Goal Formulation—Where Do Organizational Goals Come From?

There are two different views about how organizational goals are formulated. The first view focuses on an organization and its external environment. You will recall that there are many stakeholders (e.g., owners, employees, managers) who have a vested interest in the organization. Organizational goals emerge as managers try to maintain the delicate balance between their organization’s needs and those of its external environment.23 The second view concentrates on the set of dynamics in the organization’s internal environment. Internally, an organization is made up of many individuals, coalitions, and groups who continually interact to meet their own interests and needs.24 They bargain, trade, and negotiate, and through these political processes, organizational goals eventually emerge.

Neither approach to goal formulation can alone provide for long-term organizational success. Goals must fit an organization into its external environment while satisfying the needs of external constituencies. In addition, goals must enable an organization’s internal components to work in harmony. For example, the goals of its marketing department need to mesh with those of its production and finance departments. The challenge for managers is to balance these forces and preserve the organization.

Multiple Goals and the Goal Hierarchy

Consistent with the two views of goal emergence, Peter Drucker offers the perspective that organizations must simultaneously pursue multiple goals. A well-known management scholar, consultant, and writer, Drucker believes that to achieve organizational success, managers must try to achieve multiple goals simultaneously—namely, market standing, innovation, productivity, profitability; physical and financial resources, manager performance and development, employee performance and attitude, and public responsibility.25 Reflecting his concerns, the Hewlett-Packard Corporation has established the seven corporate goals listed in Table 17.2. Sometimes units within organizations may pursue goals that actually conflict with the goals of other internal units. The innovation goal of a research and development department, for example, might conflict with the production department’s goal of efficiency.26 Managers must strive to integrate the network of goals and resolve internal conflicts when they arise.

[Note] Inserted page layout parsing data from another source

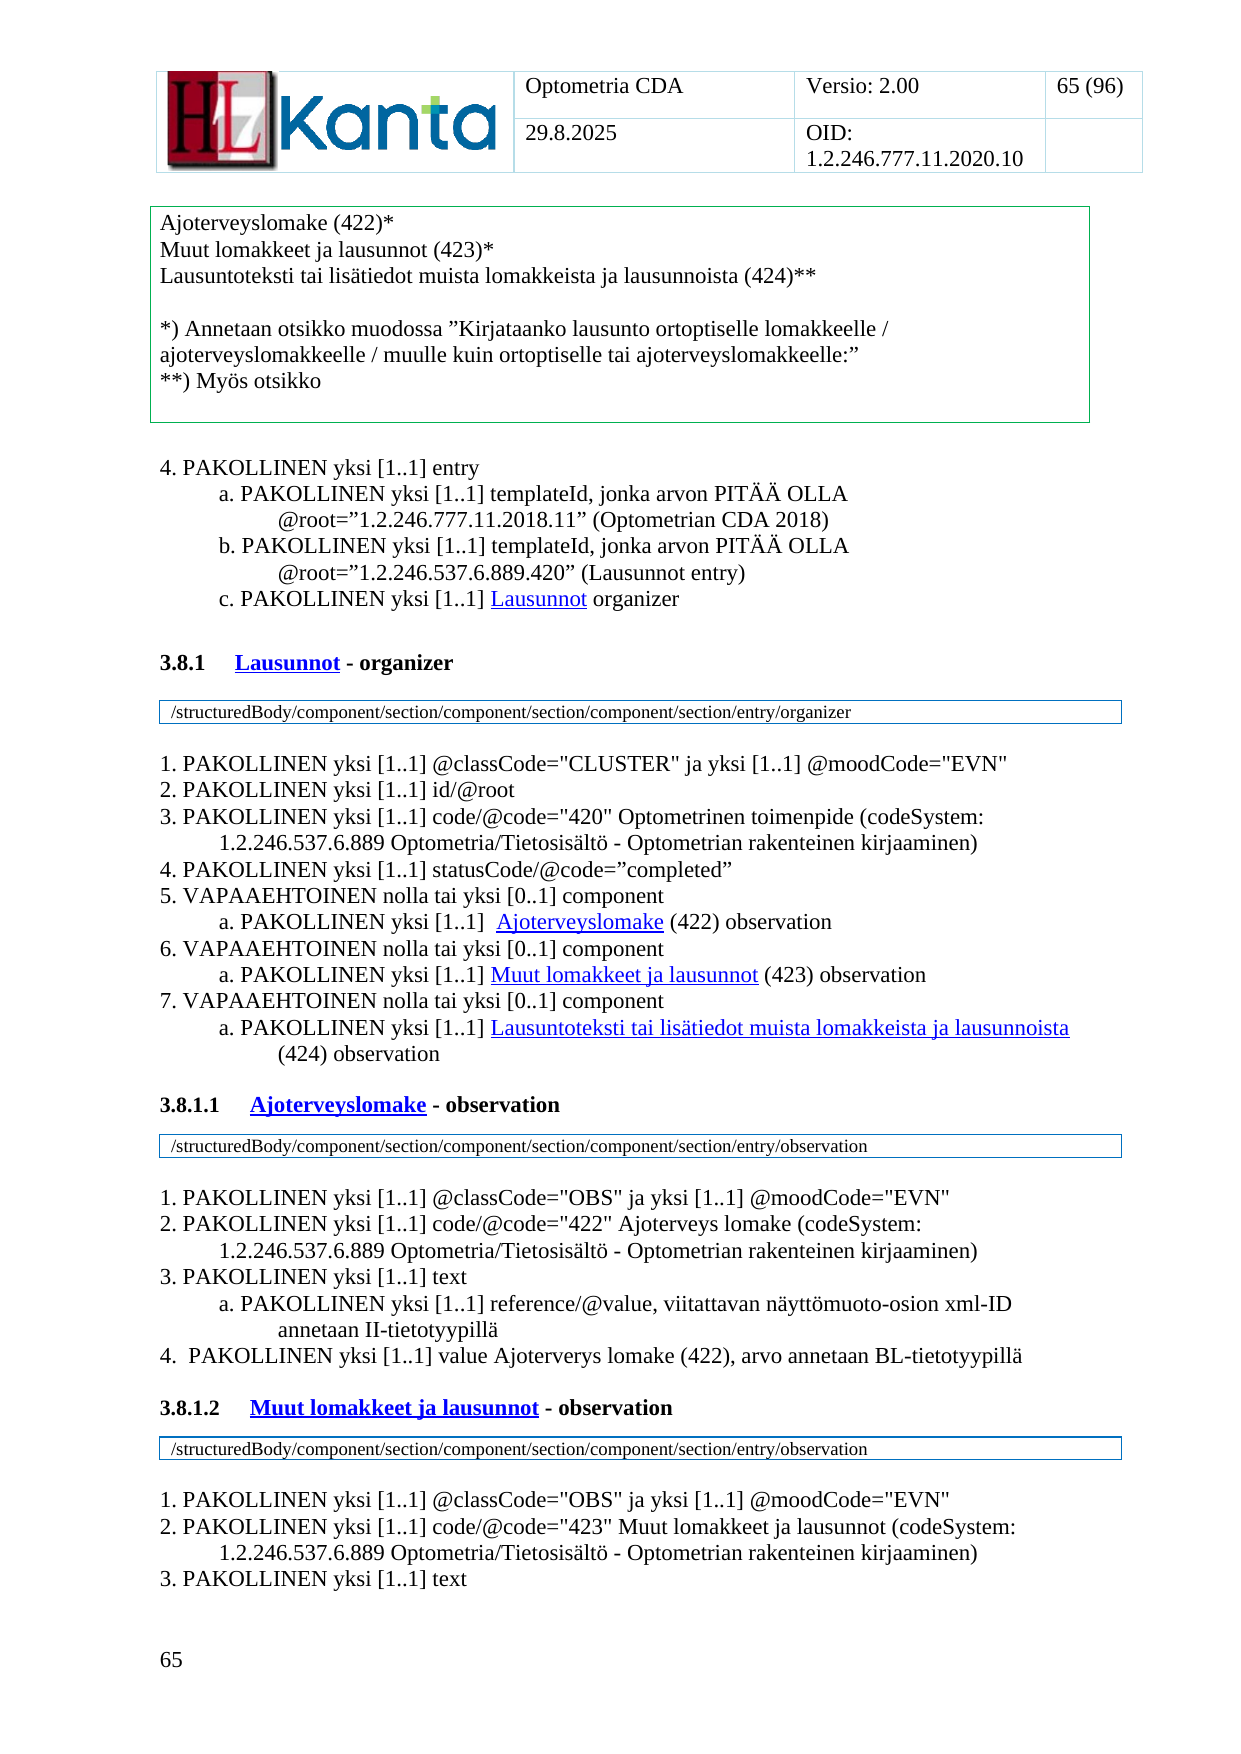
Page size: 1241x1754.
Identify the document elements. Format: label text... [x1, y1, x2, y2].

text 3. PAKOLLINEN yksi [1..1] text [159, 1263, 1081, 1289]
text Ajoterveyslomake (422)* [151, 207, 1089, 236]
text a. PAKOLLINEN yksi [1..1] Muut lomakkeet ja lausunnot (423) observation [218, 961, 1081, 987]
subtitle Lausunnot - organizer [159, 649, 1081, 676]
text Lausuntoteksti tai lisätiedot muista lomakkeista ja lausunnoista (424)** [159, 262, 1081, 288]
text 1. PAKOLLINEN yksi [1..1] @classCode="OBS" ja yksi [1..1] @moodCode="EVN" [159, 1184, 1081, 1211]
text 2. PAKOLLINEN yksi [1..1] code/@code="423" Muut lomakkeet ja lausunnot (codeSystem: 1.2.246.537.6.889 Optometria/Tietosisältö - Optometrian rakenteinen kirjaaminen) [159, 1513, 1081, 1565]
text 4. PAKOLLINEN yksi [1..1] statusCode/@code=”completed” [159, 856, 1081, 882]
text 1. PAKOLLINEN yksi [1..1] @classCode="CLUSTER" ja yksi [1..1] @moodCode="EVN" [159, 750, 1081, 777]
text b. PAKOLLINEN yksi [1..1] templateId, jonka arvon PITÄÄ OLLA @root=”1.2.246.537.6.889.420” (Lausunnot entry) [218, 533, 1081, 585]
text 6. VAPAAEHTOINEN nolla tai yksi [0..1] component [159, 935, 1081, 961]
text 5. VAPAAEHTOINEN nolla tai yksi [0..1] component [159, 882, 1081, 908]
text 4. PAKOLLINEN yksi [1..1] value Ajoterverys lomake (422), arvo annetaan BL-tietotyypillä [159, 1342, 1081, 1369]
text *) Annetaan otsikko muodossa ”Kirjataanko lausunto ortoptiselle lomakkeelle / ajoterveyslomakkeelle / muulle kuin ortoptiselle tai ajoterveyslomakkeelle:” [159, 315, 1081, 367]
text a. PAKOLLINEN yksi [1..1] Lausuntoteksti tai lisätiedot muista lomakkeista ja lausunnoista (424) observation [218, 1014, 1081, 1066]
table_header /structuredBody/component/section/component/section/component/section/entry/observation [160, 1135, 1121, 1157]
text 2. PAKOLLINEN yksi [1..1] code/@code="422" Ajoterveys lomake (codeSystem: 1.2.246.537.6.889 Optometria/Tietosisältö - Optometrian rakenteinen kirjaaminen) [159, 1211, 1081, 1263]
text c. PAKOLLINEN yksi [1..1] Lausunnot organizer [218, 585, 1081, 612]
picture [167, 71, 279, 171]
subtitle Muut lomakkeet ja lausunnot - observation [159, 1394, 1081, 1420]
text 7. VAPAAEHTOINEN nolla tai yksi [0..1] component [159, 987, 1081, 1014]
text a. PAKOLLINEN yksi [1..1] templateId, jonka arvon PITÄÄ OLLA @root=”1.2.246.777.11.2018.11” (Optometrian CDA 2018) [218, 480, 1081, 533]
text a. PAKOLLINEN yksi [1..1] reference/@value, viitattavan näyttömuoto-osion xml-ID annetaan II-tietotyypillä [218, 1289, 1081, 1342]
text a. PAKOLLINEN yksi [1..1] Ajoterveyslomake (422) observation [218, 908, 1081, 935]
text 2. PAKOLLINEN yksi [1..1] id/@root [159, 777, 1081, 803]
text 1. PAKOLLINEN yksi [1..1] @classCode="OBS" ja yksi [1..1] @moodCode="EVN" [159, 1486, 1081, 1513]
text Muut lomakkeet ja lausunnot (423)* [159, 236, 1081, 262]
text 4. PAKOLLINEN yksi [1..1] entry [159, 453, 1081, 480]
subtitle Ajoterveyslomake - observation [159, 1091, 1081, 1118]
picture [281, 96, 496, 150]
table_header /structuredBody/component/section/component/section/component/section/entry/observation [160, 1438, 1121, 1459]
text **) Myös otsikko [159, 367, 1081, 394]
text 3. PAKOLLINEN yksi [1..1] text [159, 1565, 1081, 1592]
table_header /structuredBody/component/section/component/section/component/section/entry/organizer [160, 701, 1121, 723]
text 3. PAKOLLINEN yksi [1..1] code/@code="420" Optometrinen toimenpide (codeSystem: 1.2.246.537.6.889 Optometria/Tietosisältö - Optometrian rakenteinen kirjaaminen) [159, 803, 1081, 856]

Hewlett-Packard’s Corporate Goals
Source: Adapted from Y. K. Shetty. 1979. New look at corporate goals. California Management Review 22(2): 71–79.
Profit. To achieve sufficient profit to finance our company growth and to provide the resources we need to achieve our other corporate objectives.
Customers. To provide products and services of the greatest possible value to our customers, thereby gaining and holding their respect and loyalty.
Field of Interest. To enter new fields only when the ideas we have, together with our technical, manufacturing and marketing skills, assure that we can make a needed and profitable contribution to the field.
Growth. To let our growth be limited only by our profits and our ability to develop and produce technical products that satisfy real customer needs.
People. To help our own people share in the company’s success, which they make possible: to provide job security based on their performance, to recognize their individual achievements, and to help them gain a sense of satisfaction and accomplishment from their work.
Management. To foster initiative and creativity by allowing the individual great freedom of action in attaining well-defined objectives.
Citizenship. To honor our obligations to society by being an economic, intellectual and social asset to each nation and each community in which we operate.
Table 17.2

Broad organizational goals, such as productivity, innovation, and profitability, are likely to be broken into subgoals at various organizational levels. The complexities posed by many interrelated systems of goals and major plans can be illustrated by a goal hierarchy.27 Thus, an organization sets organizational-level, divisional-level, departmental-level, and job-related goals. In the process, managers must make sure that lower-level goals combine to achieve higher-level goals.

Concept Check

  1. What is the difference between official and operational goals?
  2. How do multiple goals fit into a goal hierarchy?